Nesse período os exércitos foram coibidos pela mão firme de quatro imperadores sucessivos: Nerva, Trajano, Adriano e Antonino, que, segundo o jornalista e escritor Carlos Heitor Cony (1926-2018) “se deleitavam na imagem da liberdade e se consideravam como ministros responsáveis pelas leis. Esses príncipes teriam a merecida honra de restaurarem a República se os romanos de seus tempos tivessem sido capazes de adotar uma liberdade racional” (in, A Vida dos Doze Césares).

Marco Túlio Cícero (106 aC-43 aC) - tradutor da filosofia grega, tribuno, orador, político, advogado de Metelo e Milão, além de ter erguido as bases jurídicas e morais de um mundo em transição espraiado num imenso território conquistado por Júlio César.

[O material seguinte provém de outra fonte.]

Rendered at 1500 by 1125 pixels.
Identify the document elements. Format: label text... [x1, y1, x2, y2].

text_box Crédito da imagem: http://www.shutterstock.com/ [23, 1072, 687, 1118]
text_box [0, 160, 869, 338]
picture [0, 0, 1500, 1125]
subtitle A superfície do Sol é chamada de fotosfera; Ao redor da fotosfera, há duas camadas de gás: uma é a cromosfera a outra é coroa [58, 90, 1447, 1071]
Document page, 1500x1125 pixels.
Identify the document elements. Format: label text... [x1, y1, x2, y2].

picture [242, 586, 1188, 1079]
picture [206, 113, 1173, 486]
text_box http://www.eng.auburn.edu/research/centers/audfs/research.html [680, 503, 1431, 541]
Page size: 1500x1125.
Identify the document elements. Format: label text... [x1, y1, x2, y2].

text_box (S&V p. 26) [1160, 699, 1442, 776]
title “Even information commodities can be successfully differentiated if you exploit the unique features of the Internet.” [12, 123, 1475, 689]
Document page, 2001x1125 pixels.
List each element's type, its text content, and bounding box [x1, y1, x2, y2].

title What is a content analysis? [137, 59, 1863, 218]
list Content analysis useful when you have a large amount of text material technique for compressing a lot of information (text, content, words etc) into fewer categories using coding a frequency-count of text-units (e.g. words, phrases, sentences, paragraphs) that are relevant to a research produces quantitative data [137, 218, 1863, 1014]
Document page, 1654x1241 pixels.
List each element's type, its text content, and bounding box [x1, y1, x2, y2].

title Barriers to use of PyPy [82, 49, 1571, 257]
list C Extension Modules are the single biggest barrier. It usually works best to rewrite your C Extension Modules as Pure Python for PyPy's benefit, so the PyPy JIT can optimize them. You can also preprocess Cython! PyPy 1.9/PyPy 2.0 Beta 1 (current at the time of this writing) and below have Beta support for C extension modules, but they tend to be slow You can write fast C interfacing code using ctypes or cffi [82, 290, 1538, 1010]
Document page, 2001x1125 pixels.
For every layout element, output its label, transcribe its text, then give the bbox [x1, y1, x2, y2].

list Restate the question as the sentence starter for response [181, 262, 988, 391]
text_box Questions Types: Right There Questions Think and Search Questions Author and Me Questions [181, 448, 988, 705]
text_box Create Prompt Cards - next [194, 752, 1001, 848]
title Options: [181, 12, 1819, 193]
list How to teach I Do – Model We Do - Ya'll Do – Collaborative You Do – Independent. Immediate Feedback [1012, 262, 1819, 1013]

Segundo Michael Grant “a influência de Cícero sobre a história da literatura e das ideias europeias em muito excede a de qualquer outro escritor em prosa de qualquer língua” (Discursos, enciclopédia livre).

Tirante das histórias contadas por escritores e historiadores  antigos sobre figuras históricas como estas que acabei de mencionar aleatoriamente, continuo por aqui na modernidade dessa tal de quarentena alimentando-me  24 horas de notícias ruins sobre mortes e contaminação, mas sem perder a esperança de ver um mundo melhor, apesar de políticos desonestos, pessoas desempregadas na fila de bancos buscando auxílio emergencial, marginais soltos pelas ruas e cidadãos honestos dentro de casa impedido (por decreto) de sair para trabalhar.

Este é o mundo em que estamos vivendo, ou melhor, tentando viver, com medo até de beijar familiares e apertar as mãos dos amigos.

Um comentário:

  1. Caro Des. Valério,
    O amigo afirma não perder a esperança de ver um mundo melhor. Isso é um grande remédio em tempos de uma praga sem vacina e sem remédio eficaz. E quase diria sem consolo, exceto Deus.
    Se perdermos a esperança, talvez percamos a cabeça, como Cícero, o grande tribuno, orador e político evocado em seu belo texto, literalmente perdeu a sua, trucidado por soldados sob as ordens de Marco Antônio, que a exibiu como um troféu no Fórum Romano.